* EXCERPTED TEXT *
The Military Order of the Star of Jerusalem is considered as a middle rank military order that can be awarded by the order of the President to Palestinian, Arab and foreign military and security leaders who have provided services to Palestine.

The Military Order of the Star of Honor is considered a middle rank military order that can be awarded by the order of the President to Palestinian, Arab and foreign military and security leaders who have provided services to Palestine.

==Military/Civilian Medals==

The following is a list of military/ civilian medals, each consisting of three levels (Gold, Silver and Bronze):

- The Medal of Sacrifice is composed of three ranks (Gold- Silver- Bronze) and can be awarded by the order of the President to military personnel and civilians who have provided services to the country, and demonstrated bravery and courage in serving the institutions and the homeland.
- The Medal of Duty is composed of three ranks (Gold- Silver- Bronze) and can be awarded by the order of the President to military personnel and civilians who have provided services to the country, and demonstrated bravery and courage in serving the institutions and the homeland.
- The Medal of Distinguished Service is composed of three ranks (Gold- Silver- Bronze) and can be awarded by the order of the President to military personnel and civilians who have loyally, honestly and efficiently performed their duties within limited and continual periods of time.

* SUPPLIED MATERIAL *
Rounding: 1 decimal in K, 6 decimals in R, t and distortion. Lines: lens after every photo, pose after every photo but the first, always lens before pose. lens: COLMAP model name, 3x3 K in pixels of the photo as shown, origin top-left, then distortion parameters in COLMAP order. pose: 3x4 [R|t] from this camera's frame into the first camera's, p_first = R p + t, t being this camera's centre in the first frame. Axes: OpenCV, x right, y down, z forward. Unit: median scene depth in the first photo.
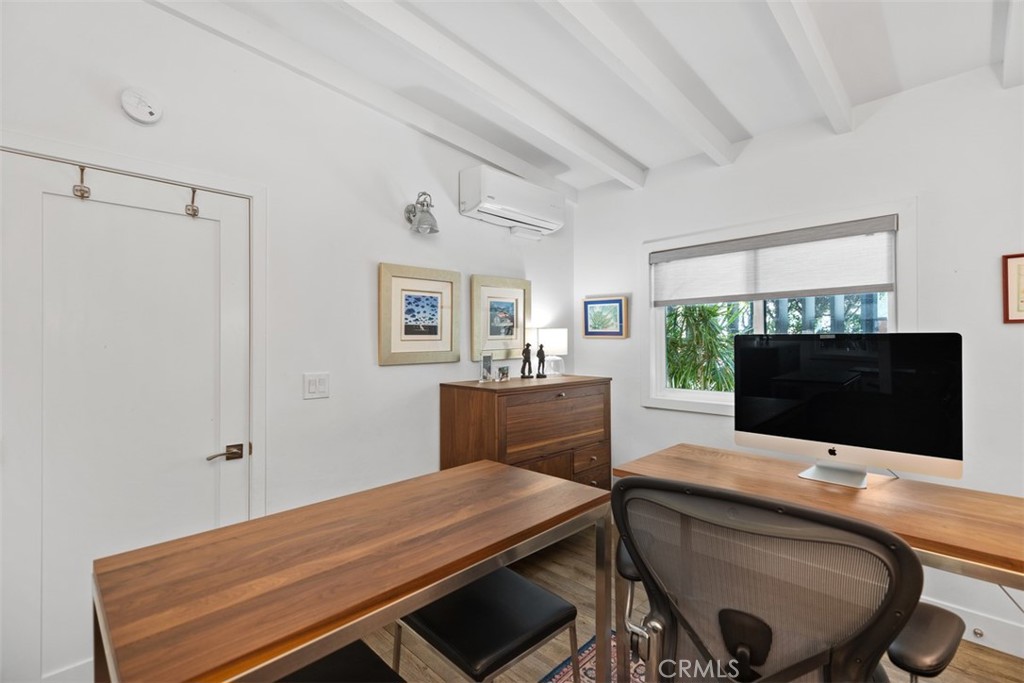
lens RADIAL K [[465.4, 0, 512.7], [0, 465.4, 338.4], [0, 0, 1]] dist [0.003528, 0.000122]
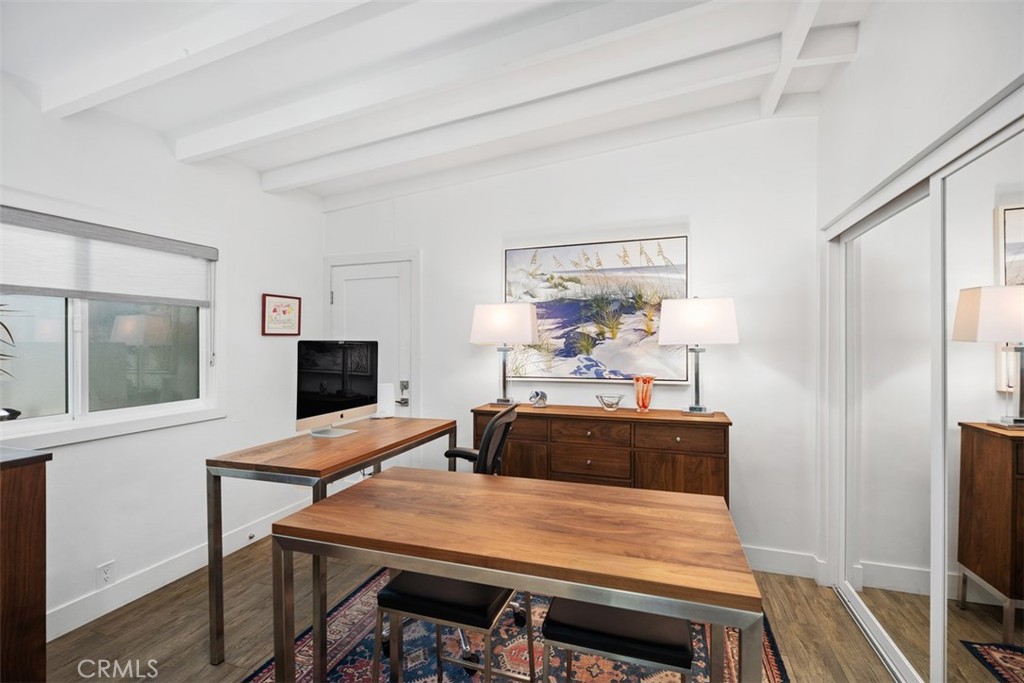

* WORK INSTRUCTIONS *
Continue the text on Palestinian military orders and medals, starting after its last sentence.

* WRITTEN RESPONSE *
- The Medal of Excellence is composed of three ranks (Gold- Silver- Bronze) and can be awarded by the order of the President to military personnel and civilians in appreciation of their distinctiveness in the performance of their national duty.
- The Medal of Bravery is composed of three ranks (Gold- Silver- Bronze) and can be awarded by the order of the President to military personnel and civilians in appreciation of their heroic and courageous in defense home.
- The Medal of Appreciation is composed of three ranks (Gold- Silver- Bronze) and can be awarded by the order of the President to military personnel and civilians in appreciation of their acts of outstanding courage and heroic, or other social, charitable and humanitarian service to the Palestinian people. .
- The Medal of Honor is composed of three ranks (Gold- Silver- Bronze) and can be awarded by the order of the President to military personnel and civilians in appreciation of their honoree service to their country and their courage and heroic acts.
- The Medal of War Injuries is composed of three ranks (Gold- Silver- Bronze) and can be awarded by the order of the President to military personnel and civilians who have been injured in the field or during the performance of the duty where the injury is proved, based on a report by the competent medical committee or the field commander, to be a result of enemy actions or the performance of the duty and can also be awarded to a civilian who is injured in the field while performing the duty.
- The Medal of Training is composed of three ranks (Gold- Silver- Bronze) and can be awarded by the order of the President to military personnel and civilians who have passed a high level of training and proved high commitment and performance.
- The Medal of Special Promotions is composed of three ranks (Gold- Silver- Bronze) and can be awarded by the order of the President to military personnel and civilians at extraordinary promotion for performing an excellent job or at assuming higher offices while on duty.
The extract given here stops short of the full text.